== Segment start ==

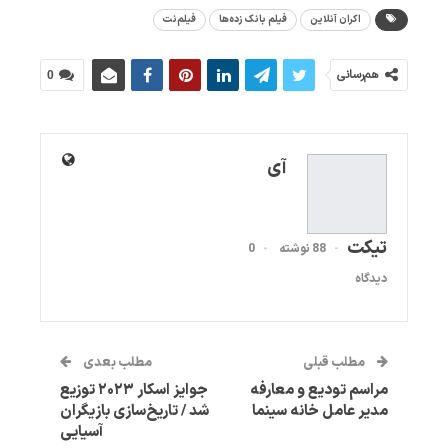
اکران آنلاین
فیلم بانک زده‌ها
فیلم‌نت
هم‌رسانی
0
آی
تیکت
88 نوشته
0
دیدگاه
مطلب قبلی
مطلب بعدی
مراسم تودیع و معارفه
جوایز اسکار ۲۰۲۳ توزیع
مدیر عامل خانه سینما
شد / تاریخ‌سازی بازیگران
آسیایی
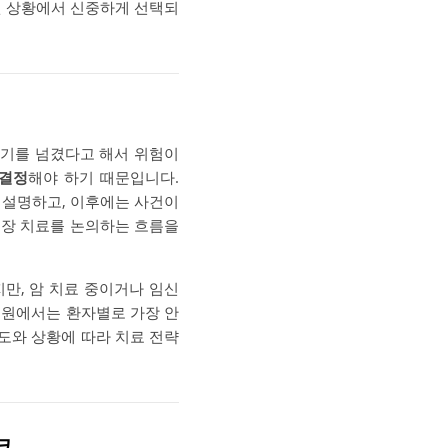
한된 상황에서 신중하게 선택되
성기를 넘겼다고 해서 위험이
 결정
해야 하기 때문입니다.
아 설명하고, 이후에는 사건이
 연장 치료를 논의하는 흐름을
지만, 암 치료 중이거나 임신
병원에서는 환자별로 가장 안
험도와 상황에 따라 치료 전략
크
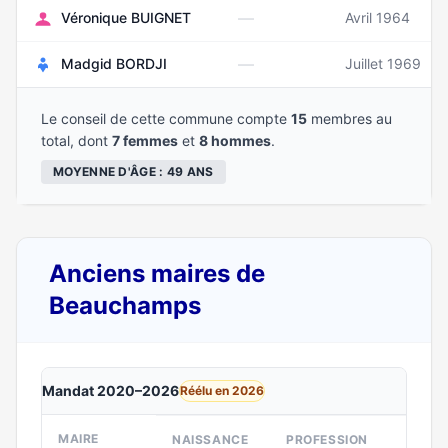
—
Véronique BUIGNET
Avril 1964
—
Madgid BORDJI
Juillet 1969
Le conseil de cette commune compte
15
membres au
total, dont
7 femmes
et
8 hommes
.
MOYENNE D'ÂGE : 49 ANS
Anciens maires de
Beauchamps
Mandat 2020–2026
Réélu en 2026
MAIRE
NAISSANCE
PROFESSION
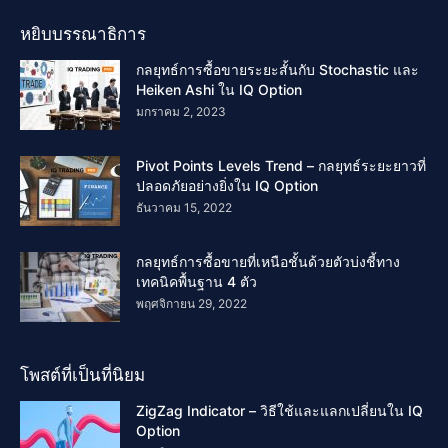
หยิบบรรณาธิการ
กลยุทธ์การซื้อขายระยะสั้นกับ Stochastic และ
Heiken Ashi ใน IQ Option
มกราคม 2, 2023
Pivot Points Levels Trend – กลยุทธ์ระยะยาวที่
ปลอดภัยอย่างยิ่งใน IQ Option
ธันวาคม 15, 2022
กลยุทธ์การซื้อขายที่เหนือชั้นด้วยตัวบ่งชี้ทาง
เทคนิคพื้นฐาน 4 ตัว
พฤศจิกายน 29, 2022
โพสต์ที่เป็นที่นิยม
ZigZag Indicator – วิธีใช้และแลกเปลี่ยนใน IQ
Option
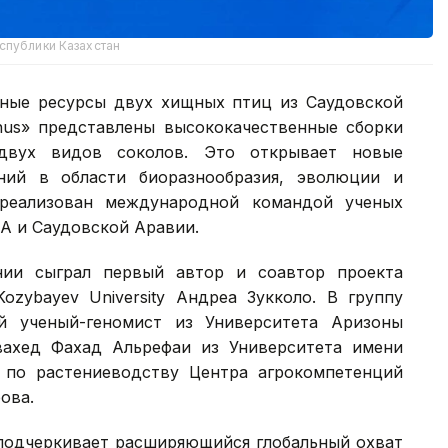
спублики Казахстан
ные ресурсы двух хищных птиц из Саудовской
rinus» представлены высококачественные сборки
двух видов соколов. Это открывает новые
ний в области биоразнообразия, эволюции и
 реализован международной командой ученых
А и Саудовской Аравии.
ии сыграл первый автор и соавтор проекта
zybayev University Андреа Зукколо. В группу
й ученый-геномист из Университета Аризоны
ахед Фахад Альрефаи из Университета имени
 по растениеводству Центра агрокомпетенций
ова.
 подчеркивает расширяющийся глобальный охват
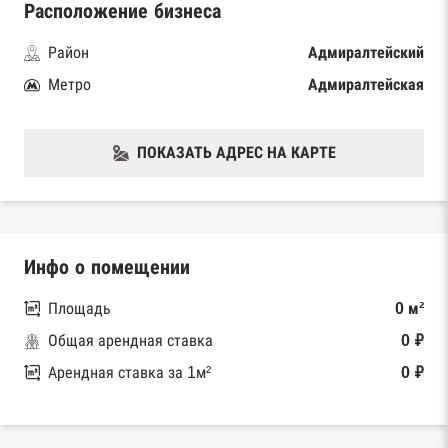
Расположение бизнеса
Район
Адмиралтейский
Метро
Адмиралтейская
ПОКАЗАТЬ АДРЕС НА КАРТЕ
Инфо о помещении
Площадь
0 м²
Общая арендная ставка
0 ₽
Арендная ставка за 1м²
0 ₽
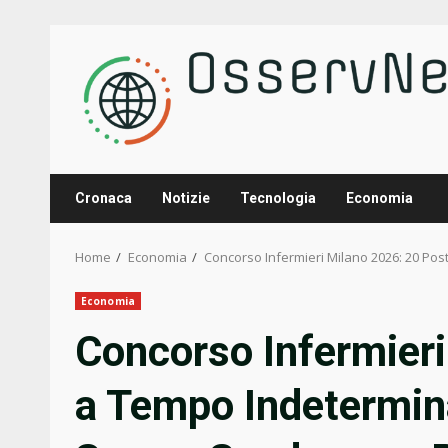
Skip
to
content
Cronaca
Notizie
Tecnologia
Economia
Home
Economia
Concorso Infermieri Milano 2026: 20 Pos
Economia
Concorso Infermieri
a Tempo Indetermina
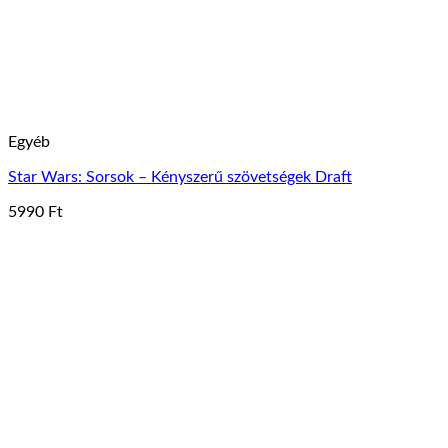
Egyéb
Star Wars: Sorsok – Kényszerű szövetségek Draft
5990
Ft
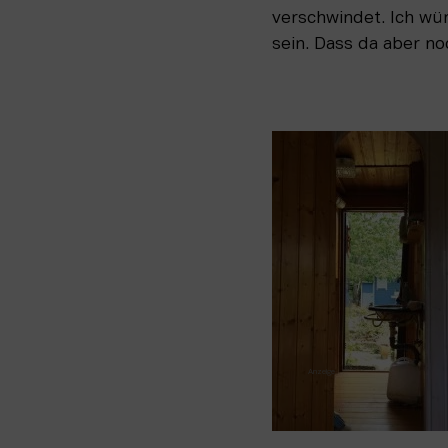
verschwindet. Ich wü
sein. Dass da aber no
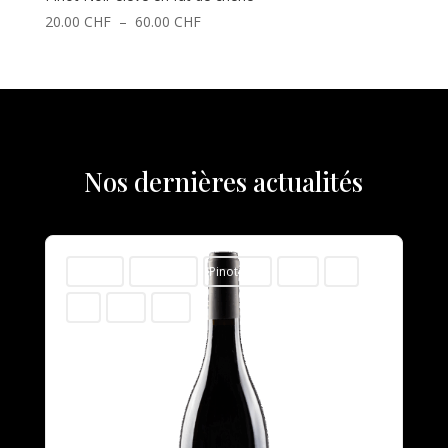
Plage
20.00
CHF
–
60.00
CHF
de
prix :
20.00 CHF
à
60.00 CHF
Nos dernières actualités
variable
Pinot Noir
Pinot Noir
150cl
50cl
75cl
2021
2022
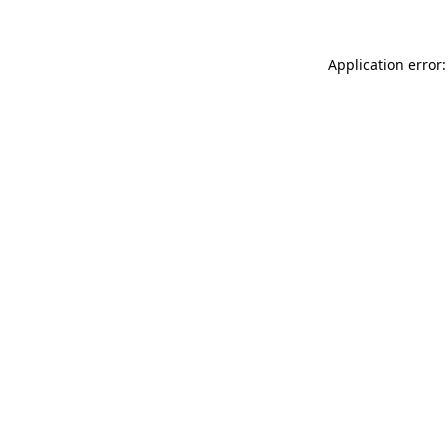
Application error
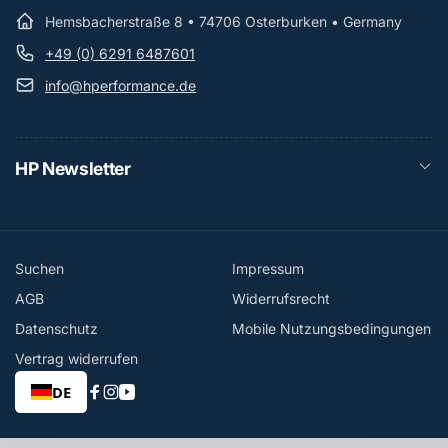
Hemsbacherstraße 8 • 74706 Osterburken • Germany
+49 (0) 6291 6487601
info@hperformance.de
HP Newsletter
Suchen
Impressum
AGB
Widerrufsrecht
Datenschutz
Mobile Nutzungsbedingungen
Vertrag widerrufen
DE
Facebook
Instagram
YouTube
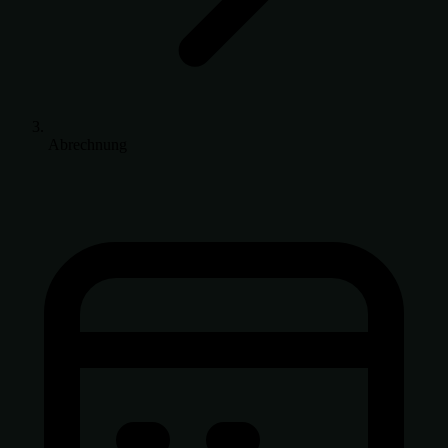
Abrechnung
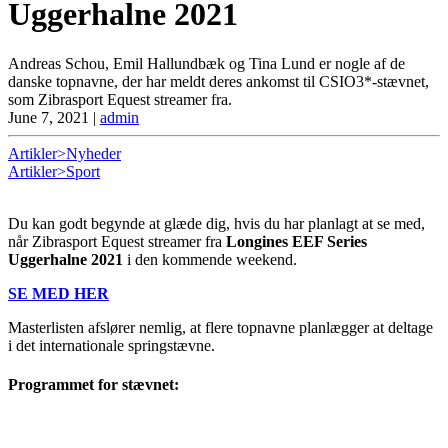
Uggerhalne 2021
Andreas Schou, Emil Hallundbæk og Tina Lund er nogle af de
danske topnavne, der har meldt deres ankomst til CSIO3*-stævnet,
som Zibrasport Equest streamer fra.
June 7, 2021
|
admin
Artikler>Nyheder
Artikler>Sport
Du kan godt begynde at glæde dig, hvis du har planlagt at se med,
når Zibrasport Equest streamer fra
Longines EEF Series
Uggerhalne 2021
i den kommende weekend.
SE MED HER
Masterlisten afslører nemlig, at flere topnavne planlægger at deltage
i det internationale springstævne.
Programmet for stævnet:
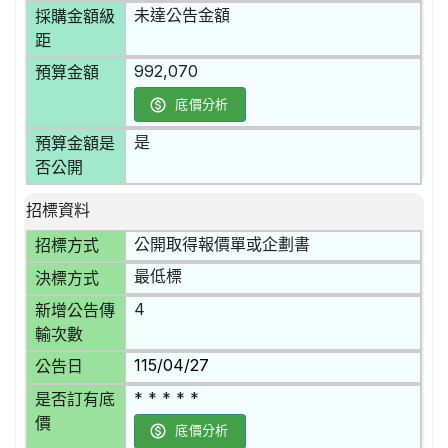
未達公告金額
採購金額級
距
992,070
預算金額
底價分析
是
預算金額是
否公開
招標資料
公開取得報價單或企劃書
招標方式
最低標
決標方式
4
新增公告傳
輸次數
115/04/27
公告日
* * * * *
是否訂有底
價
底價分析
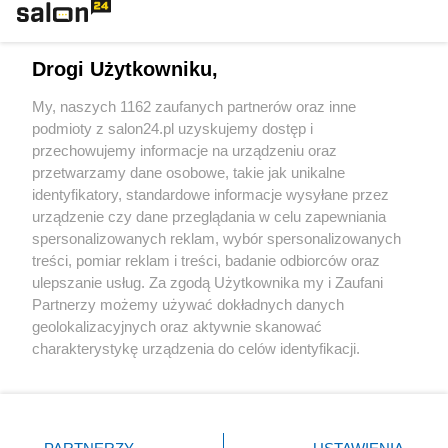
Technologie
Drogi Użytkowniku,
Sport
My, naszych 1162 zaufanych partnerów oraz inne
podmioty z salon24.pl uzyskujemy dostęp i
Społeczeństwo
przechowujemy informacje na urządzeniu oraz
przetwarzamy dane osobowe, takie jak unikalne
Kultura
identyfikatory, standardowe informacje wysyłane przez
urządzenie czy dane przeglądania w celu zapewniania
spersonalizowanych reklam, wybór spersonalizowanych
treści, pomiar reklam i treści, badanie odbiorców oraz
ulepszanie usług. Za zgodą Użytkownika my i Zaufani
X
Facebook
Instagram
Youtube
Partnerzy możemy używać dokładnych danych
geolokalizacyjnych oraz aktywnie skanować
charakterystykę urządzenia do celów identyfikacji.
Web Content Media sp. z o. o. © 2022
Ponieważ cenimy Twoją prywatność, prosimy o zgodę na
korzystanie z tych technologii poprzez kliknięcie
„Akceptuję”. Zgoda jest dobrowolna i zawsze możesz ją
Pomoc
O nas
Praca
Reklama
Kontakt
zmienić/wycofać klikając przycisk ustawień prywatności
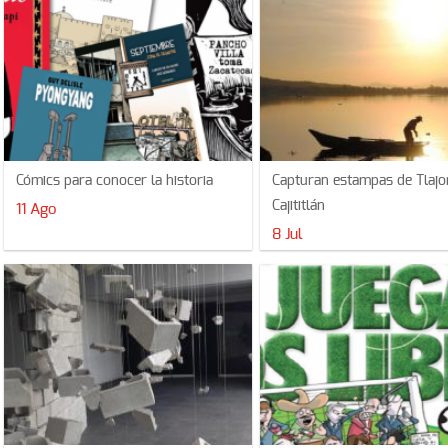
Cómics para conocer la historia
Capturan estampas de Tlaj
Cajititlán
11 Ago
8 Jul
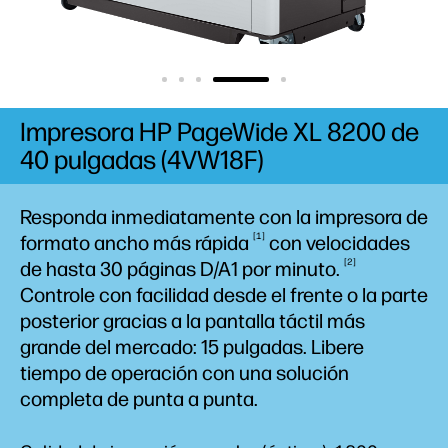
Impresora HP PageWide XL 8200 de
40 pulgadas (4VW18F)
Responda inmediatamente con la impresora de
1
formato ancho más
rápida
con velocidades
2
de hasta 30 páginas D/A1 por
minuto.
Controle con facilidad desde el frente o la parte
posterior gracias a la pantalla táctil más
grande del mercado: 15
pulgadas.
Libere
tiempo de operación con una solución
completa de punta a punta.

== Segment end ==

## Work instruction
Images in the data above are to be skipped. Retype all other material exactly.

## Task result
اکران آنلاین
فیلم بانک زده‌ها
فیلم‌نت
هم‌رسانی
0
آی
تیکت
88 نوشته
0
دیدگاه
مطلب قبلی
مطلب بعدی
مراسم تودیع و معارفه
جوایز اسکار ۲۰۲۳ توزیع
مدیر عامل خانه سینما
شد / تاریخ‌سازی بازیگران
آسیایی
한된 상황에서 신중하게 선택되
성기를 넘겼다고 해서 위험이
 결정
해야 하기 때문입니다.
아 설명하고, 이후에는 사건이
 연장 치료를 논의하는 흐름을
지만, 암 치료 중이거나 임신
병원에서는 환자별로 가장 안
험도와 상황에 따라 치료 전략
크
—
Véronique BUIGNET
Avril 1964
—
Madgid BORDJI
Juillet 1969
Le conseil de cette commune compte
15
membres au
total, dont
7 femmes
et
8 hommes
.
MOYENNE D'ÂGE : 49 ANS
Anciens maires de
Beauchamps
Mandat 2020–2026
Réélu en 2026
MAIRE
NAISSANCE
PROFESSION
หยิบบรรณาธิการ
กลยุทธ์การซื้อขายระยะสั้นกับ Stochastic และ
Heiken Ashi ใน IQ Option
มกราคม 2, 2023
Pivot Points Levels Trend – กลยุทธ์ระยะยาวที่
ปลอดภัยอย่างยิ่งใน IQ Option
ธันวาคม 15, 2022
กลยุทธ์การซื้อขายที่เหนือชั้นด้วยตัวบ่งชี้ทาง
เทคนิคพื้นฐาน 4 ตัว
พฤศจิกายน 29, 2022
โพสต์ที่เป็นที่นิยม
ZigZag Indicator – วิธีใช้และแลกเปลี่ยนใน IQ
Option
спублики Казахстан
ные ресурсы двух хищных птиц из Саудовской
rinus» представлены высококачественные сборки
двух видов соколов. Это открывает новые
ний в области биоразнообразия, эволюции и
 реализован международной командой ученых
А и Саудовской Аравии.
ии сыграл первый автор и соавтор проекта
zybayev University Андреа Зукколо. В группу
й ученый-геномист из Университета Аризоны
ахед Фахад Альрефаи из Университета имени
 по растениеводству Центра агрокомпетенций
ова.
 подчеркивает расширяющийся глобальный охват
Расположение бизнеса
Район
Адмиралтейский
Метро
Адмиралтейская
ПОКАЗАТЬ АДРЕС НА КАРТЕ
Инфо о помещении
Площадь
0 м²
Общая арендная ставка
0 ₽
Арендная ставка за 1м²
0 ₽
Skip
to
content
Cronaca
Notizie
Tecnologia
Economia
Home
Economia
Concorso Infermieri Milano 2026: 20 Pos
Economia
Concorso Infermieri
a Tempo Indetermina
Egyéb
Star Wars: Sorsok – Kényszerű szövetségek Draft
5990
Ft
verschwindet. Ich wü
sein. Dass da aber no
Plage
20.00
CHF
–
60.00
CHF
de
prix :
20.00 CHF
à
60.00 CHF
Nos dernières actualités
variable
Pinot Noir
Pinot Noir
150cl
50cl
75cl
2021
2022
Application error
Hemsbacherstraße 8 • 74706 Osterburken • Germany
+49 (0) 6291 6487601
info@hperformance.de
HP Newsletter
Suchen
Impressum
AGB
Widerrufsrecht
Datenschutz
Mobile Nutzungsbedingungen
Vertrag widerrufen
DE
Facebook
Instagram
YouTube
Abrechnung
Uggerhalne 2021
Andreas Schou, Emil Hallundbæk og Tina Lund er nogle af de
danske topnavne, der har meldt deres ankomst til CSIO3*-stævnet,
som Zibrasport Equest streamer fra.
June 7, 2021
|
admin
Artikler>Nyheder
Artikler>Sport
Du kan godt begynde at glæde dig, hvis du har planlagt at se med,
når Zibrasport Equest streamer fra
Longines EEF Series
Uggerhalne 2021
i den kommende weekend.
SE MED HER
Masterlisten afslører nemlig, at flere topnavne planlægger at deltage
i det internationale springstævne.
Programmet for stævnet:
未達公告金額
採購金額級
距
992,070
預算金額
底價分析
是
預算金額是
否公開
招標資料
公開取得報價單或企劃書
招標方式
最低標
決標方式
4
新增公告傳
輸次數
115/04/27
公告日
* * * * *
是否訂有底
價
底價分析
Technologie
Drogi Użytkowniku,
Sport
My, naszych 1162 zaufanych partnerów oraz inne
podmioty z salon24.pl uzyskujemy dostęp i
Społeczeństwo
przechowujemy informacje na urządzeniu oraz
przetwarzamy dane osobowe, takie jak unikalne
Kultura
identyfikatory, standardowe informacje wysyłane przez
urządzenie czy dane przeglądania w celu zapewniania
spersonalizowanych reklam, wybór spersonalizowanych
treści, pomiar reklam i treści, badanie odbiorców oraz
ulepszanie usług. Za zgodą Użytkownika my i Zaufani
X
Facebook
Instagram
Youtube
Partnerzy możemy używać dokładnych danych
geolokalizacyjnych oraz aktywnie skanować
charakterystykę urządzenia do celów identyfikacji.
Web Content Media sp. z o. o. © 2022
Ponieważ cenimy Twoją prywatność, prosimy o zgodę na
korzystanie z tych technologii poprzez kliknięcie
„Akceptuję”. Zgoda jest dobrowolna i zawsze możesz ją
Pomoc
O nas
Praca
Reklama
Kontakt
zmienić/wycofać klikając przycisk ustawień prywatności
Cómics para conocer la historia
Capturan estampas de Tlaj
Cajititlán
11 Ago
8 Jul
Impresora HP PageWide XL 8200 de
40 pulgadas (4VW18F)
Responda inmediatamente con la impresora de
1
formato ancho más
rápida
con velocidades
2
de hasta 30 páginas D/A1 por
minuto.
Controle con facilidad desde el frente o la parte
posterior gracias a la pantalla táctil más
grande del mercado: 15
pulgadas.
Libere
tiempo de operación con una solución
completa de punta a punta.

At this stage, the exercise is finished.